We use the statistic

\[t = \frac{\overline{x} - \mu_0}{s/\sqrt{n}}\]where $ \overline{x} $ is the sample mean, $ s $ is the sample standard deviation of the sample and $ n $ is the sample size. The degrees of freedom used in this test are $ n − 1 $.

Although the parent population does not need to be normally distributed, the distribution of the population of sample means, $ \overline {x} $, is assumed to be normal. By the central limit theorem, if the sampling of the parent population is independent then the sample means will be approximately normal. (The degree of approximation will depend on how close the parent population is to a normal distribution and the sample size, $ n $.)

## 2. Slope of a regression line

Suppose one is fitting the model

\[Y = \alpha + \beta x + \varepsilon\]where $ x $ is known, $ \alpha $ and $ \beta $ are unknown, and $ \varepsilon $ is a normally distributed random variable with mean 0 and unknown variance $ \sigma^2 $, and $ Y $ is the outcome of interest.

We want to test

- $ H_0 $: the slope $ \beta $ is equal to some specified value $ \beta_0 $
- $ H_a $: the slope $ \beta $ is not equal to some specified value $ \beta_0 $

$ \beta_0 $ is often taken to be 0, in which case the null hypothesis is that $ x $ and $ y $ are independent.

## 3. Independent two-sample t-test

- $ H_0 $: $ \mu_1 = \mu_2 $ (The population means from the two unrelated (i.e. independent) groups are equal.)
- $ H_a $: $ \mu_1 \neq \mu_2 $ (The population means from the two unrelated (i.e. independent) groups are not equal.)

计算方法根据以下指标有所不同：

- Equal sample sizes, equal variance
- Equal or unequal sample sizes, equal variance
- Equal or unequal sample sizes, unequal variances (Welch’s t-test)

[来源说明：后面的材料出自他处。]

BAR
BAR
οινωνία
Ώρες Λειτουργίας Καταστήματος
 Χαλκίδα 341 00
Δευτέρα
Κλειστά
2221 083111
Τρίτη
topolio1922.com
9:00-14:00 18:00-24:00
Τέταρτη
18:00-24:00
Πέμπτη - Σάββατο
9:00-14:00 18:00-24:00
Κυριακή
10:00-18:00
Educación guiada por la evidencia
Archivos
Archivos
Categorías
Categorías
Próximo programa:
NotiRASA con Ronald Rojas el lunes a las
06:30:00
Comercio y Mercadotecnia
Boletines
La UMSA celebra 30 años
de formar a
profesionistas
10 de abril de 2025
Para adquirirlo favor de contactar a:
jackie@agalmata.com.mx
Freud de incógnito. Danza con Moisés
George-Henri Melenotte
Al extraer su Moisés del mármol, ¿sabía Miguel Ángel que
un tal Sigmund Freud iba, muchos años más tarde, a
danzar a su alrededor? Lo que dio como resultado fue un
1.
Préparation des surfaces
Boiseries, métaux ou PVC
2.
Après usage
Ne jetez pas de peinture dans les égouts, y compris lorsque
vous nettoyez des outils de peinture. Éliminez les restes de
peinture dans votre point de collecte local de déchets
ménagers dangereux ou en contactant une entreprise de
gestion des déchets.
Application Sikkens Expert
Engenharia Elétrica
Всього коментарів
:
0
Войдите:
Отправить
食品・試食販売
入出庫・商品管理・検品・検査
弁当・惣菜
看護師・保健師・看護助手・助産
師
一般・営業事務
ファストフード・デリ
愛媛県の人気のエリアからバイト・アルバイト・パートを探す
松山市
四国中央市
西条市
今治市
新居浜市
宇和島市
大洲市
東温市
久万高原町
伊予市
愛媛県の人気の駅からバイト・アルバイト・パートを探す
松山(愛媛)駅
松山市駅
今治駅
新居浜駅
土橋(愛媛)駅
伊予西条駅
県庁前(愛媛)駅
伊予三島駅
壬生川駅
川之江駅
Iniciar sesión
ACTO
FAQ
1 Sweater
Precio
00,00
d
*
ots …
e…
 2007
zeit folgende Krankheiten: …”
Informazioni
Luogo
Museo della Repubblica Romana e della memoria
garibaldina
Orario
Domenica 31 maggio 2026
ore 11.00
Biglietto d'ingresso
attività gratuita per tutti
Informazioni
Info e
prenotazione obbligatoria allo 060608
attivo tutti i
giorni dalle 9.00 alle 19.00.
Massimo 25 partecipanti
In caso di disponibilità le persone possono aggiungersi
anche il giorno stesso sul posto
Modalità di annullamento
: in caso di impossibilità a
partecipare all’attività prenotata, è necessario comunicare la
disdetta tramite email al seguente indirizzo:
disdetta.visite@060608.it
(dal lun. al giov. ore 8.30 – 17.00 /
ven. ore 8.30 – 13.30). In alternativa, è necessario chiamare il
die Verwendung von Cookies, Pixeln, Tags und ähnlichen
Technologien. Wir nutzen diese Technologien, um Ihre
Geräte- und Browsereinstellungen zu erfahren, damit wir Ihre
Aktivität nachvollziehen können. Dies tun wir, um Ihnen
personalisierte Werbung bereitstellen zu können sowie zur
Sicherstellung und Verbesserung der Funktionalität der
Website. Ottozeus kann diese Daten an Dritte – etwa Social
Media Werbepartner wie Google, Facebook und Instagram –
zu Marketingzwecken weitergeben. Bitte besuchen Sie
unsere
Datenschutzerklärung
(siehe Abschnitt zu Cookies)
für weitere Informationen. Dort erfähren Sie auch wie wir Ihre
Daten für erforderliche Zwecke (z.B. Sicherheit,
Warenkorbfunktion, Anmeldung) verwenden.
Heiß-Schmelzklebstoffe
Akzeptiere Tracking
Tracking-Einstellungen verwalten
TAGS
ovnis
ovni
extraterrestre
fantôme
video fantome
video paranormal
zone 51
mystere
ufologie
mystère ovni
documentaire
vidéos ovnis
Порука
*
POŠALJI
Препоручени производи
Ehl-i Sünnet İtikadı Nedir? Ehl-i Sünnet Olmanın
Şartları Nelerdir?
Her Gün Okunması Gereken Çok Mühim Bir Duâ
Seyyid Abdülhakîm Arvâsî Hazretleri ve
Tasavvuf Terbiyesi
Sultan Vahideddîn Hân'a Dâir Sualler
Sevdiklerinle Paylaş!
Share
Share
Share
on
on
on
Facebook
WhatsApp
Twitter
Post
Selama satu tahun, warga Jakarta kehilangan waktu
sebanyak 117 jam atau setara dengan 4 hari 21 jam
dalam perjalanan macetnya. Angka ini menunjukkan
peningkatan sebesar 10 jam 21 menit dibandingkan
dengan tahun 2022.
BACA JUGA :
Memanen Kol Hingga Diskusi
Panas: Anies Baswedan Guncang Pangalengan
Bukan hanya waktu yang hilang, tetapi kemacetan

## 4. Dependent t-test for paired samples

This test is used when the samples are dependent; that is,

- when there is only one sample that has been tested twice (repeated measures) or
- when there are two samples that have been matched or “paired” (比如犯罪率调查，一张大表里有 “青年犯罪人数” 和 “中年犯罪人数”，它们不是独立的，所以可以看做是两个 sample，我们可以用 dependent t-test 调查 “那个年龄段平均犯罪率更高” 这样的问题).

- $ H_0 $: $ \mu_1 = \mu_2 $ (The population means from the two related (i.e. dependent) groups are equal.)
- $ H_a $: $ \mu_1 \neq \mu_2 $ (The population means from the two related (i.e. dependent) groups are not equal.)